Traceback (most recent call last):
File "C:\Users\G524\AppData\Local\Programs\Python\Python39\lib\runpy.py", line 197, in _run_module_as_main
return _run_code(code, main_globals, None,
File "C:\Users\G524\AppData\Local\Programs\Python\Python39\lib\runpy.py", line 87, in _run_code
exec(code, run_globals)
File "D:\MotoGP Demo\venv\Scripts\mlagents-learn.exe\__main__.py", line 7, in <module>
File "D:\MotoGP Demo\venv\lib\site-packages\mlagents\trainers\learn.py", line 264, in main
run_cli(parse_command_line())
File "D:\MotoGP Demo\venv\lib\site-packages\mlagents\trainers\learn.py", line 260, in run_cli
run_training(run_seed, options, num_areas)

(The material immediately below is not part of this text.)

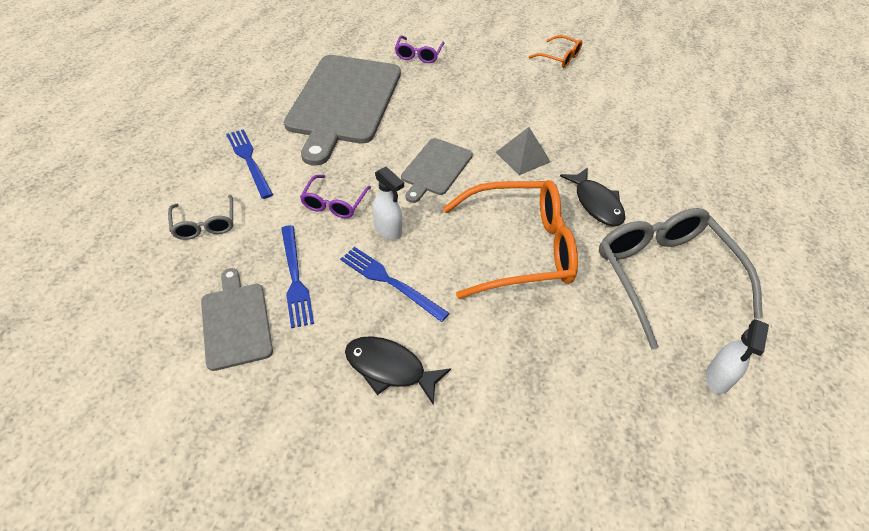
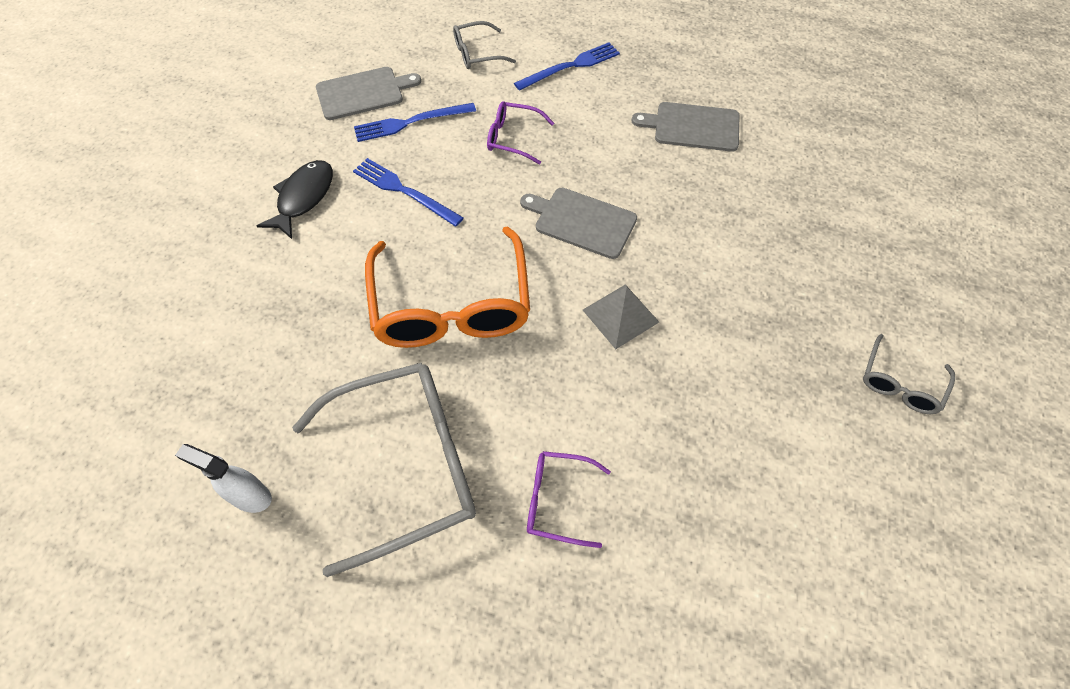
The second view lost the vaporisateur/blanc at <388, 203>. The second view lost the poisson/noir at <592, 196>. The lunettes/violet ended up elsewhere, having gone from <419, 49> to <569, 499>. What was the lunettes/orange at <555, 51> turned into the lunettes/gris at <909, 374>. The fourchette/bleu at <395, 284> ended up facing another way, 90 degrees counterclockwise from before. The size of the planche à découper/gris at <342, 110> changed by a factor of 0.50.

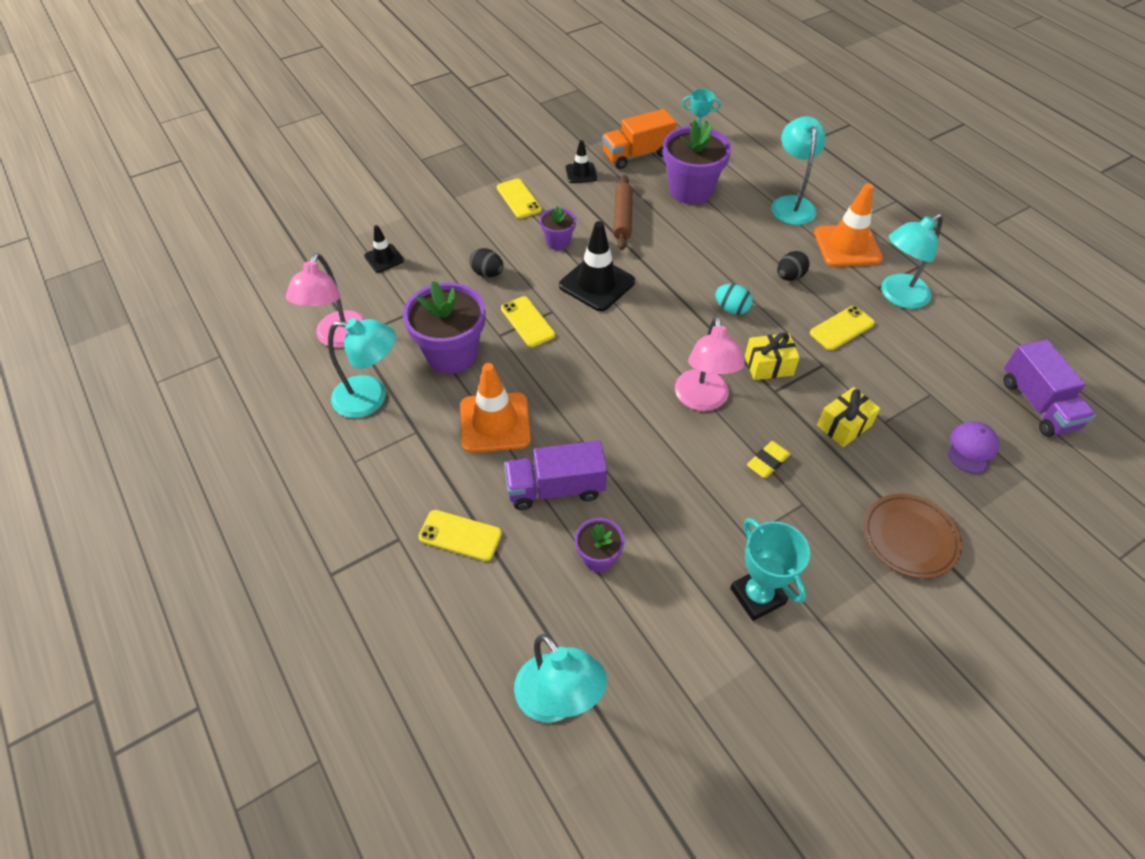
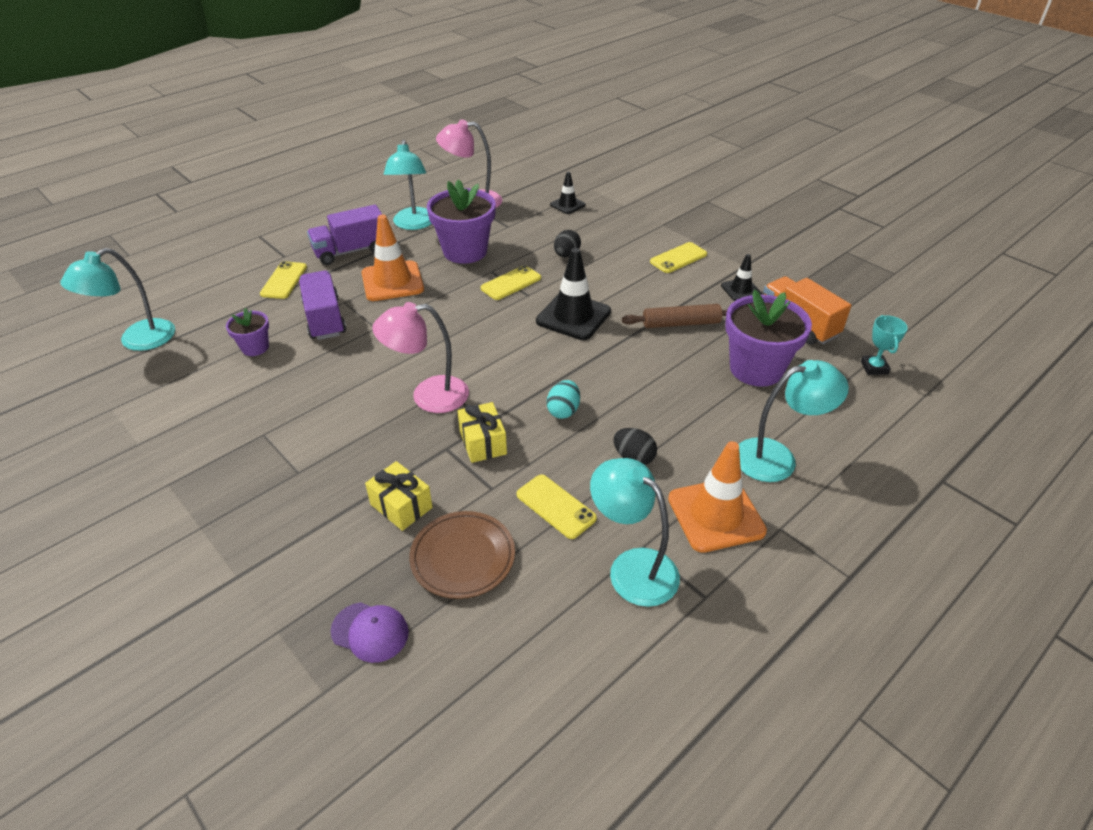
The second view lost the pot de fleurs/violet at <558, 228>. The second view lost the trophée/turquoise at <770, 569>. The second view lost the gomme/jaune at <769, 459>. The assiette/marron ended up elsewhere, having gone from <912, 535> to <462, 555>. The camion/violet ended up elsewhere, having gone from <1050, 388> to <345, 235>.

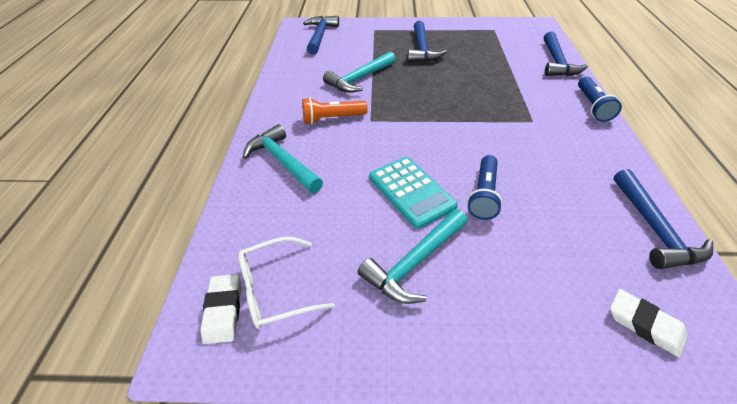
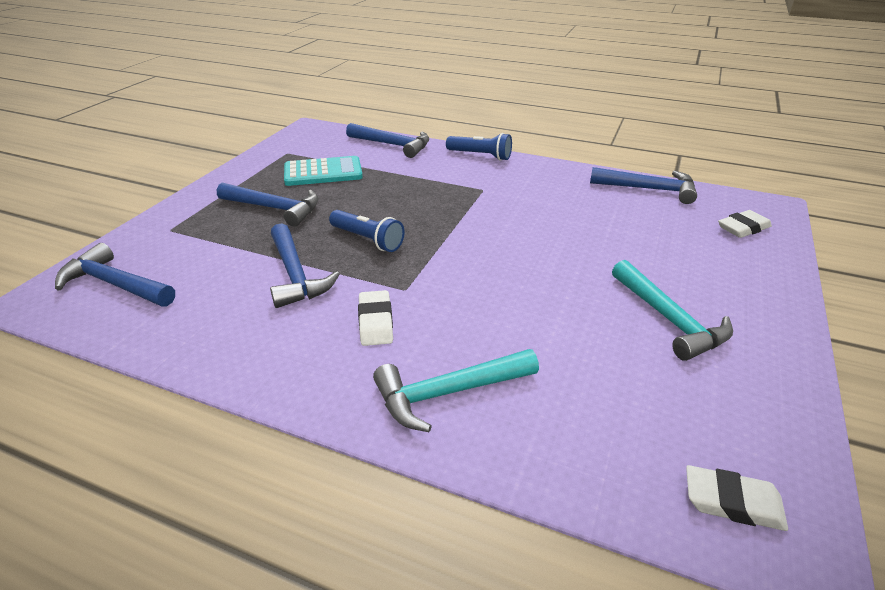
The second view lost the lunettes/blanc at <286, 283>. The calculatrice/turquoise ended up elsewhere, having gone from <413, 193> to <323, 171>. The lampe de poche/bleu ended up elsewhere, having gone from <485, 187> to <367, 231>. Where the lampe de poche/orange stood at <335, 110>, the gomme/blanc came to stand at <375, 318>. What was the marteau/turquoise at <359, 72> turned into the marteau/bleu at <305, 265>.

File "D:\MotoGP Demo\venv\lib\site-packages\mlagents\trainers\learn.py", line 136, in run_training
tc.start_learning(env_manager)
File "D:\MotoGP Demo\venv\lib\site-packages\mlagents_envs\timers.py", line 305, in wrapped
return func(*args, **kwargs)
File "D:\MotoGP Demo\venv\lib\site-packages\mlagents\trainers\trainer_controller.py", line 175, in start_learning
n_steps = self.advance(env_manager)
File "D:\MotoGP Demo\venv\lib\site-packages\mlagents_envs\timers.py", line 305, in wrapped
return func(*args, **kwargs)
File "D:\MotoGP Demo\venv\lib\site-packages\mlagents\trainers\trainer_controller.py", line 250, in advance
trainer.advance()
File "D:\MotoGP Demo\venv\lib\site-packages\mlagents\trainers\trainer\rl_trainer.py", line 302, in advance
if self._update_policy():
File "D:\MotoGP Demo\venv\lib\site-packages\mlagents\trainers\trainer\on_policy_trainer.py", line 111, in _update_policy
update_stats = self.optimizer.bc_module.update()

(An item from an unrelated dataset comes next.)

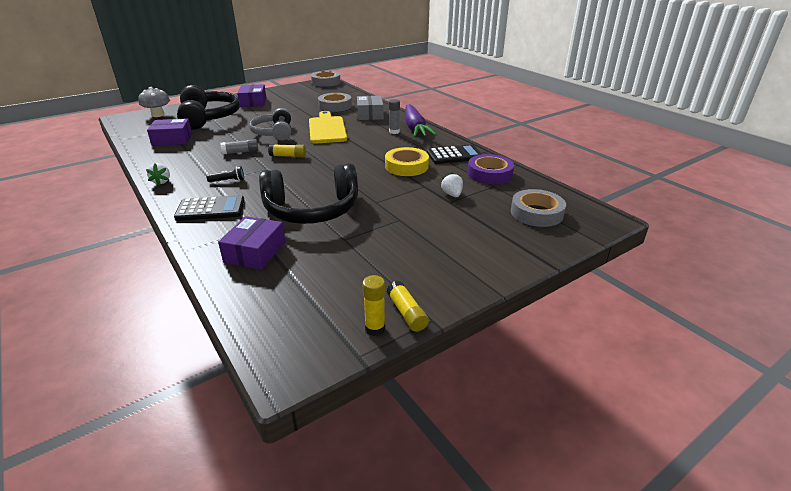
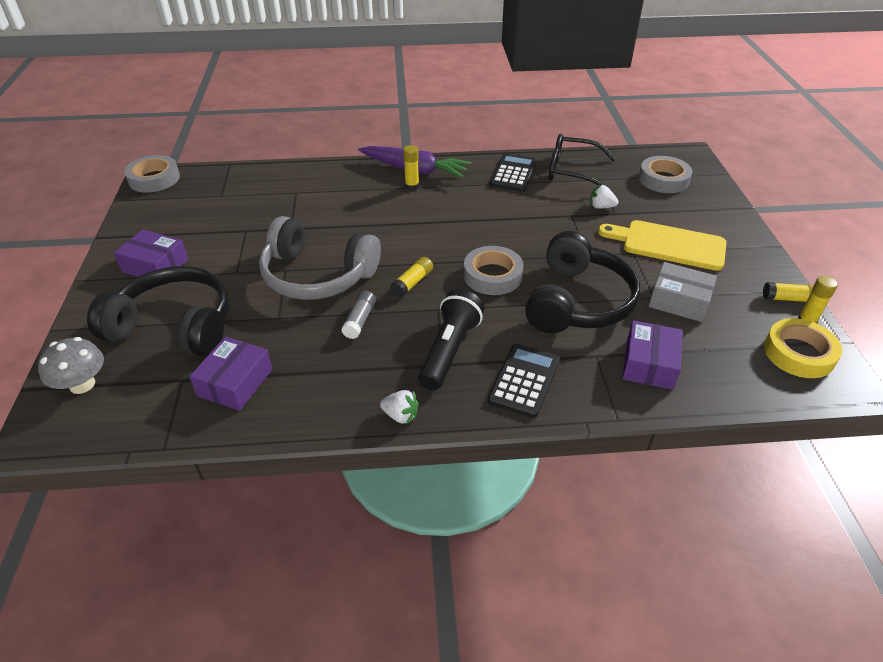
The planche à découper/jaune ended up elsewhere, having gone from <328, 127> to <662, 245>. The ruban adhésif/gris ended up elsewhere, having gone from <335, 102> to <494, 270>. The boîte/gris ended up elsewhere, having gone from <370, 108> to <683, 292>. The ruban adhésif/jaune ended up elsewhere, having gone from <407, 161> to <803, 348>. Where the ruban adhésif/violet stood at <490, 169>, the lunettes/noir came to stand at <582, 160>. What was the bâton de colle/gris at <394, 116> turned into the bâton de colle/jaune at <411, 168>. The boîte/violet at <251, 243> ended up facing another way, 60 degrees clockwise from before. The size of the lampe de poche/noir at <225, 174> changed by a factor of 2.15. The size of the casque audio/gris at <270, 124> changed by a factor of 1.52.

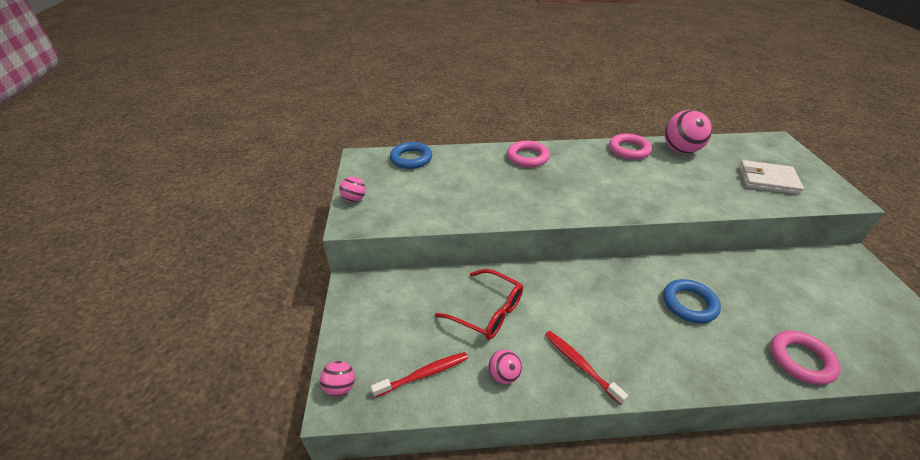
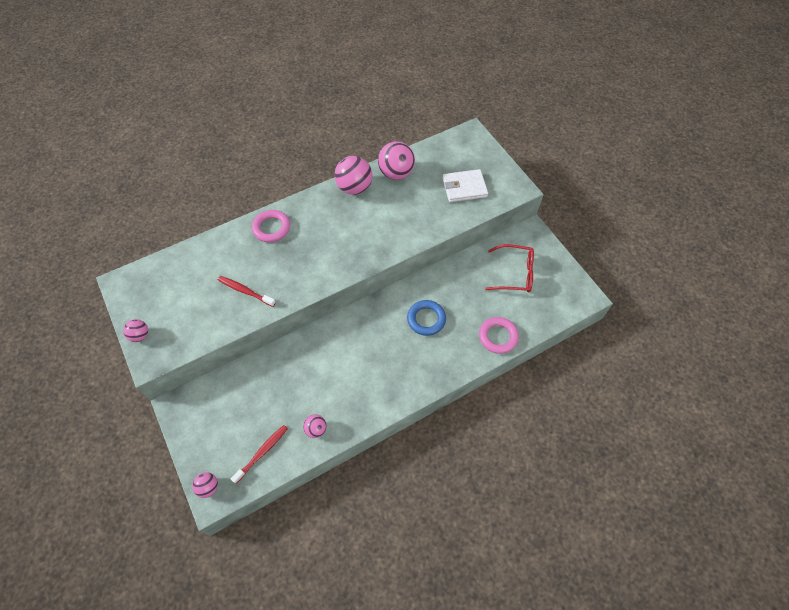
The second view lost the anneau/bleu at <411, 155>. The lunettes/rouge ended up elsewhere, having gone from <479, 304> to <509, 268>. The brosse à dents/rouge ended up elsewhere, having gone from <586, 368> to <247, 291>. Where the anneau/rose stood at <630, 147>, the balle/rose came to stand at <353, 175>.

File "D:\MotoGP Demo\venv\lib\site-packages\mlagents\trainers\torch_entities\components\bc\module.py", line 95, in update
run_out = self._update_batch(mini_batch_demo, self.n_sequences)
File "D:\MotoGP Demo\venv\lib\site-packages\mlagents\trainers\torch_entities\components\bc\module.py", line 178, in _update_batch
bc_loss = self._behavioral_cloning_loss(
File "D:\MotoGP Demo\venv\lib\site-packages\mlagents\trainers\torch_entities\components\bc\module.py", line 118, in _behavioral_cloning_loss
one_hot_expert_actions = ModelUtils.actions_to_onehot(
File "D:\MotoGP Demo\venv\lib\site-packages\mlagents\trainers\torch_entities\utils.py", line 288, in actions_to_onehot
onehot_branches = [
File "D:\MotoGP Demo\venv\lib\site-packages\mlagents\trainers\torch_entities\utils.py", line 289, in <listcomp>
torch.nn.functional.one_hot(_act.T, action_size[i]).float()
RuntimeError: Class values must be smaller than num_classes.
You can look into the .yaml file by observing the above code. I tried to read a similar problems posted by other and from there I tried experimenting by removing the behavioral_cloning: part away from the .yaml file. There is no error in the command prompt console , the game continues to stay in the play mode but the bike doesn’t move an inch. Can anyone here help me how to solve this?
Also the ML agents package has not seen any update since 2021. Why is that so?